**How to complete this task**
Reproduce the stretch from the start of the records through the line that contains "Terra Sancta Museum", keeping every line unchanged.

**Information shown**
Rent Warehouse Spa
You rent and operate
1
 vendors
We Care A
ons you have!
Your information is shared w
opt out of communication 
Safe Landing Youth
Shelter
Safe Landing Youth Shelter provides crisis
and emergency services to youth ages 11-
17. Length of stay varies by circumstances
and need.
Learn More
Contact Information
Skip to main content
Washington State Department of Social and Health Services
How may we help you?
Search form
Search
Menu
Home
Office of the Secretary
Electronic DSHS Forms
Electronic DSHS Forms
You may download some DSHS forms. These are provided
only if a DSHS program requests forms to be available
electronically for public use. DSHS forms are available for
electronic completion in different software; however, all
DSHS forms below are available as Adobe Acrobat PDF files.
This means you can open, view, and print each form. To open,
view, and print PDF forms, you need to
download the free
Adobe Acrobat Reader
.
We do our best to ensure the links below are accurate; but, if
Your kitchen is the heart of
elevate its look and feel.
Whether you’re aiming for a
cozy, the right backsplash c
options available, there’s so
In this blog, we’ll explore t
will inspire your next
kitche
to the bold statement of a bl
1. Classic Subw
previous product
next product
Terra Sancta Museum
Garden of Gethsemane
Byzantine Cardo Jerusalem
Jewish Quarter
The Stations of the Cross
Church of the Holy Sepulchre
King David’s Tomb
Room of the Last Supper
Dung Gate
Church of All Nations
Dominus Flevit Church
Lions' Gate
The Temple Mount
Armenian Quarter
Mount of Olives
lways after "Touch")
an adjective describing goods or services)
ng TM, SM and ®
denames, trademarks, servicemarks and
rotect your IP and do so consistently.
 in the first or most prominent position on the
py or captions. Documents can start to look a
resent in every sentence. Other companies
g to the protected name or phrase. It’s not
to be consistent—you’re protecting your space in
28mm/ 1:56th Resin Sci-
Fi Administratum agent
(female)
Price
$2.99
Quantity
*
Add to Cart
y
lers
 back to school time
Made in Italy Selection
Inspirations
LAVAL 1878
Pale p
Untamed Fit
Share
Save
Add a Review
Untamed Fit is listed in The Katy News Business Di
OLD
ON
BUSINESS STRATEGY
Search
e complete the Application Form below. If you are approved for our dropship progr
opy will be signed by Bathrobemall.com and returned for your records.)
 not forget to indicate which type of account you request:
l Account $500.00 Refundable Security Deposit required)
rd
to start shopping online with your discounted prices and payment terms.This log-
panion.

**Output below**
Rent Warehouse Spa
You rent and operate
1
 vendors
We Care A
ons you have!
Your information is shared w
opt out of communication 
Safe Landing Youth
Shelter
Safe Landing Youth Shelter provides crisis
and emergency services to youth ages 11-
17. Length of stay varies by circumstances
and need.
Learn More
Contact Information
Skip to main content
Washington State Department of Social and Health Services
How may we help you?
Search form
Search
Menu
Home
Office of the Secretary
Electronic DSHS Forms
Electronic DSHS Forms
You may download some DSHS forms. These are provided
only if a DSHS program requests forms to be available
electronically for public use. DSHS forms are available for
electronic completion in different software; however, all
DSHS forms below are available as Adobe Acrobat PDF files.
This means you can open, view, and print each form. To open,
view, and print PDF forms, you need to
download the free
Adobe Acrobat Reader
.
We do our best to ensure the links below are accurate; but, if
Your kitchen is the heart of
elevate its look and feel.
Whether you’re aiming for a
cozy, the right backsplash c
options available, there’s so
In this blog, we’ll explore t
will inspire your next
kitche
to the bold statement of a bl
1. Classic Subw
previous product
next product
Terra Sancta Museum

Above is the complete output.